*EXTRACT PROVIDED*:
☆ ☆ ☆ ☆ ☆

[RFC] SERVER-3062 Read from nearest slave

67 views
Skip to first unread message

Pierre Ynard

unread,
Apr 3, 2012, 10:56:31 AM4/3/12
to mongo...@googlegroups.com
Hello,

This patch changes the way that mongos chooses slaves among a replica
set. It uses the ping statistics that the replica set monitor maintains
to read only from the nearest slaves. This is especially useful in
configurations where a cluster is spread across several datacenters.

As it is, this patch is probably incomplete. This significantly changes
the default behavior, so a configuration option or a protocol parameter
to enable/disable it is probably needed. The metric here checks if the
ping of a server is within 20% of the ping of the fastest server, but
that threshold could be made configurable and/or another metric could be
used altogether.

This addresses SERVER-3062. We're looking forward to seeing what
direction the implementation of this feature can take.


diff --git a/src/mongo/client/dbclient_rs.cpp b/src/mongo/client/dbclient_rs.cpp
index d4dfee2..8b11983 100644
--- a/src/mongo/client/dbclient_rs.cpp
+++ b/src/mongo/client/dbclient_rs.cpp
@@ -226,6 +226,14 @@ namespace mongo {



+ bool ReplicaSetMonitor::Node::isNearerThan( const Node &other ) const {
+ if ( pingTimeMillis >= other.pingTimeMillis )
+ return false;
+
+ // TODO: make threshold configurable
+ return ( pingTimeMillis / ( other.pingTimeMillis - pingTimeMillis ) < 5 );
+ }
+
HostAndPort ReplicaSetMonitor::getMaster() {
{
scoped_lock lk( _lock );
@@ -244,6 +252,7 @@ namespace mongo {
// make sure its valid

bool wasFound = false;
+ bool wasTooFar = false;
bool wasMaster = false;

// This is always true, since checked in port()
@@ -257,7 +266,18 @@ namespace mongo {
wasFound = true;

if ( _nodes[i].okForSecondaryQueries() )
- return prev;
+ {
+ // TODO: make this behavior configurable
+ for ( unsigned ii=0; ii<_nodes.size(); ii++ ) {
+ if ( ii != i && _nodes[ii].okForSecondaryQueries() && _nodes[ii].isNearerThan( _nodes[i] ) )
+ {
+ wasTooFar = true;
+ break;
+ }
+ }
+ if ( ! wasTooFar )

☆ ☆ ☆ ☆ ☆

Document images with source code:

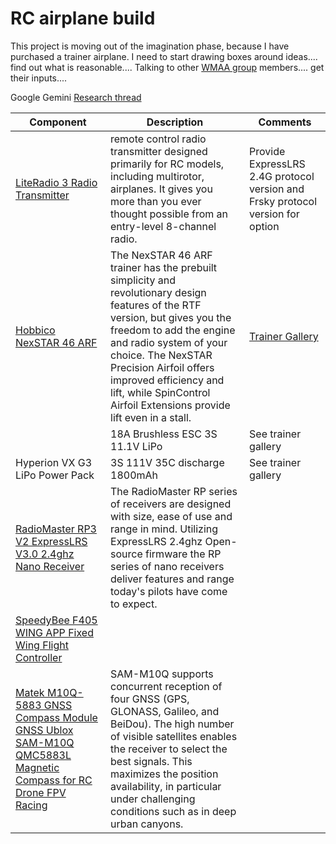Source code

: # RC airplane build

This project is moving out of the imagination phase, because I have purchased a trainer airplane.    I need to start drawing boxes around ideas....    find out what is reasonable....    Talking to other  [WMAA group](https://wmaa-wags.org/a/r/szz/rc/home) members....   get their inputs....    

Google Gemini [Research thread](https://g.co/gemini/share/81f4cfa1813b)

| Component                                                                                                                                         | Description                                                                                                                                                                                                                                                                                                                     | Comments                                                                       |
| ------------------------------------------------------------------------------------------------------------------------------------------------- | ------------------------------------------------------------------------------------------------------------------------------------------------------------------------------------------------------------------------------------------------------------------------------------------------------------------------------- | ------------------------------------------------------------------------------ |
| [LiteRadio 3 Radio Transmitter](https://betafpv.com/collections/tx/products/literadio-3-radio-transmitter)                                        | remote control radio transmitter designed primarily for RC models, including multirotor, airplanes. It gives you more than you ever thought possible from an entry-level 8-channel radio.                                                                                                                                       | Provide ExpressLRS 2.4G protocol version and Frsky protocol version for option |
| [Hobbico NexSTAR 46 ARF](https://www.hobbyprosdepot.com/product-p/hcaa2025.htm)                                                                   | The NexSTAR 46 ARF trainer has the prebuilt simplicity and revolutionary design features of the RTF version, but gives you the freedom to add the engine and radio system of your choice. The NexSTAR Precision Airfoil offers improved efficiency and lift, while SpinControl Airfoil Extensions provide lift even in a stall. | [Trainer Gallery](Trainer%20Gallery.md)                                        |
|                                                                                                                                                   | 18A Brushless ESC 3S 11.1V LiPo                                                                                                                                                                                                                                                                                                 | See trainer gallery                                                            |
| Hyperion VX G3 LiPo Power Pack                                                                                                                    | 3S 111V 35C discharge 1800mAh                                                                                                                                                                                                                                                                                                   | See trainer gallery                                                            |
| [RadioMaster RP3 V2 ExpressLRS V3.0 2.4ghz Nano Receiver](https://www.amazon.com/dp/B0DYJMTLVR?psc=1)                                             | The RadioMaster RP series of receivers are designed with size, ease of use and range in mind. Utilizing ExpressLRS 2.4ghz Open-source firmware the RP series of nano receivers deliver features and range today's pilots have come to expect.                                                                                   |                                                                                |
| [SpeedyBee F405 WING APP Fixed Wing Flight Controller](https://www.amazon.com/dp/B0C2C7YM7K)                                                      |                                                                                                                                                                                                                                                                                                                                 |                                                                                |
| [Matek M10Q-5883 GNSS Compass Module GNSS Ublox SAM-M10Q QMC5883L Magnetic Compass for RC Drone FPV Racing](https://www.amazon.com/dp/B0BZ7VJKHV) | SAM-M10Q supports concurrent reception of four GNSS (GPS, GLONASS, Galileo, and BeiDou). The high number of visible satellites enables the receiver to select the best signals. This maximizes the position availability, in particular under challenging conditions such as in deep urban canyons.                             |                                                                                |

☆ ☆ ☆ ☆ ☆

*WORK REQUEST*: Reproduce everything in the patch post from "diff --git a/src/mongo/client/dbclient_rs.cpp" down to "pingTimeMillis >= other.pingTimeMillis )", swapping "isNearerThan" for "isCloserThan".

*RESULT FOR THIS TASK*:
diff --git a/src/mongo/client/dbclient_rs.cpp b/src/mongo/client/dbclient_rs.cpp
index d4dfee2..8b11983 100644
--- a/src/mongo/client/dbclient_rs.cpp
+++ b/src/mongo/client/dbclient_rs.cpp
@@ -226,6 +226,14 @@ namespace mongo {



+ bool ReplicaSetMonitor::Node::isCloserThan( const Node &other ) const {
+ if ( pingTimeMillis >= other.pingTimeMillis )